For the last seven months, this blog has been wordless. I thought it would remain permanently wordless, believing that I had divorced myself from social media. But, here, today, I find myself tapping at the keys again.
The last seven months have been a great time of change, on the farm, and in my mind. I have shed bits and pieces of the farm and have been disillusioned and enlightened countless times.
I have cried. I have chuckled. I have struck out in anger and frustration. I have nursed and cared with empathy and compassion. I have felt adrift. I have felt more firmly moored. I have felt trapped. I have felt set free. I have lost. I have gained. The farm has been my savior. The farm has been my executioner. The pigs my joy. The pigs my fury.
I have been Sisyphus. I have been Prometheus. I have been Hercules. I have been Achilles. But, most of all, I have been myself, and in being myself, I have struggled to be — to be a farmer, a husband, a brother, a son, a friend…
I have lost hope more times than I can count. I have regained it just as many.
Pigs. I love them. I hate them just as much. I am invigorated by them. I am tortured by them. They are my totem and my curse.
After five years, the honeymoon is over. I am living real life now, free from lies, free from myth, free from hyperbolically romantic notions about farm life.
Free, finally free. But, it is an enmeshed freedom. I am enmeshed in mundanity, the banality and utter boredom of rote chores.
The thrill of being part of something grand is gone. I know now there is nothing grand about farming; it deserves no cachet. It is a job, like any other. I hate the fresh air, the rumble and bounce of the tractor, the mirthful narfs and antics of the pigs just as much as I hate the cubicle, the water cooler, and PowerPoint.
But…
But in spite of the end of the honeymoon, in spite of the loss of illusion, in spite of the loss of the myth of the grand, I continue farming, on the brink, spurred on, vocationally enlivened.
January 9, 2012 at 10:18 am
Glad to have you back !
January 9, 2012 at 10:27 am
Bob, I’ve always enjoyed hearing from you and hope your new perspective gains you some peace. Happy New Year?
January 9, 2012 at 6:53 pm
Best of luck for the future Bob.
January 9, 2012 at 7:34 pm
Bob, You have a lot to offer. I appreciated your insights talking with you this fall.
I farrowed my first litter in the hoop barn. She has seven left out of eleven.
January 19, 2012 at 12:21 am
Inspired by your site we moved from the mighty Manhattan to Missouri, and its going well. Got some Red/Black Star, and a few Ameraucana. Just picked up 2 jersey bull calves, and waiting for our red wattles piglets, and kiko doelings to get ready.
January 28, 2012 at 10:48 am
Glad to see you reluctantly return. Look forward to reading more.

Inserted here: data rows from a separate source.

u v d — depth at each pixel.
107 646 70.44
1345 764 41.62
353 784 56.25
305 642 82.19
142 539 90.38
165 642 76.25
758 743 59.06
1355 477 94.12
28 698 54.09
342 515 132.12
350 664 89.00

February 2, 2012 at 1:48 pm
I have been farming for 3 years now and share your sentiments. I too farm pigs and they are also source of joy and pain. Sometimes I can tear my hair out. Nothing seems to work. But I love the land and will choose this life over any office job anyday.

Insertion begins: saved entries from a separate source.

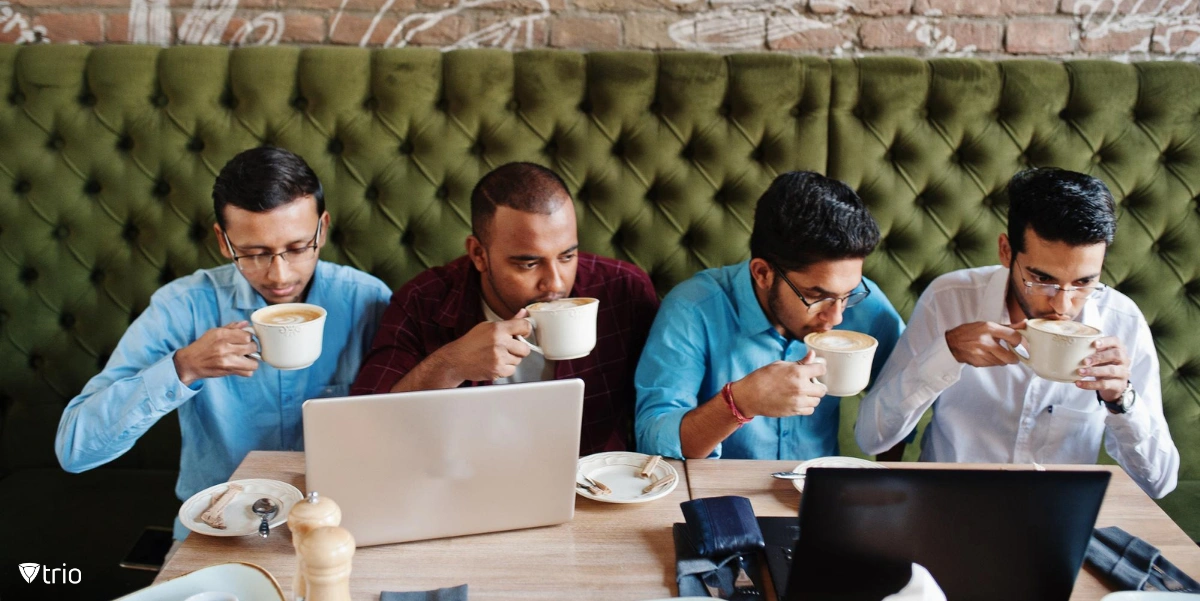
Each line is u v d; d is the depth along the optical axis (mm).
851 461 1241
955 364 1313
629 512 1099
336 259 1933
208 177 1877
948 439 1577
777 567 952
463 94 1889
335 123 1888
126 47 1894
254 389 1527
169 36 2051
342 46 2064
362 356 1586
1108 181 1927
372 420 925
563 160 1918
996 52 2096
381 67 1888
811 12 2074
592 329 1250
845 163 1916
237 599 789
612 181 1915
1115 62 1960
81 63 1886
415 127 1893
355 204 1901
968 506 805
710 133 1912
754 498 1131
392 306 1538
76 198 1886
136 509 1717
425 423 943
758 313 1426
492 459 984
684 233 1938
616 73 1897
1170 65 1952
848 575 832
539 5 2061
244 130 1878
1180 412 1954
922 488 795
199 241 1913
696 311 1451
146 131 1873
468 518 1014
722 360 1462
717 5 2068
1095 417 1500
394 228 1911
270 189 1304
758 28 2082
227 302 1506
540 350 1240
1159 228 1932
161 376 1264
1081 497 806
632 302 1574
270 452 1242
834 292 1256
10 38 2033
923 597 709
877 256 1950
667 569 978
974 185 1933
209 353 1236
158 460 1937
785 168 1918
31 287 1910
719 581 937
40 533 1629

March 25, 2012 at 12:17 pm
Bob, Hoping spring is being good to you and your pigs. the weather has been very unusual and I hope you have been able to use it to your advantage and not your new curse. Soon, I’ll be amongst the group that turns the soil and feeds the animals. On a small scale, after 45 years of” cubical life”but here just the same; from 1/8 acre to 10. From small garage to 3 barns. Back to where I started in 1967. Keep writing and encouraging us little guys.
April 20, 2012 at 6:43 pm
Bob, Its Desiree from TCB. I was so excited to find you have a blog. You cant stop now. Are you still selling meat? Because I am interested. I am a quarter of the way through a goal I set to become self-sufficient on my own land. I dont think I will be self-sufficient in the 2 years I gave myself but Its pushing me to stay focused. I would really like to talk to you and I am looking forward to reading your blog and hope you keep it up.
Des
May 30, 2012 at 10:53 am
Hi Bob – it has been a long time. I am glad to hear things are going in your life on the land! Peace on the land my friend. How about another six month update? Farm on brother.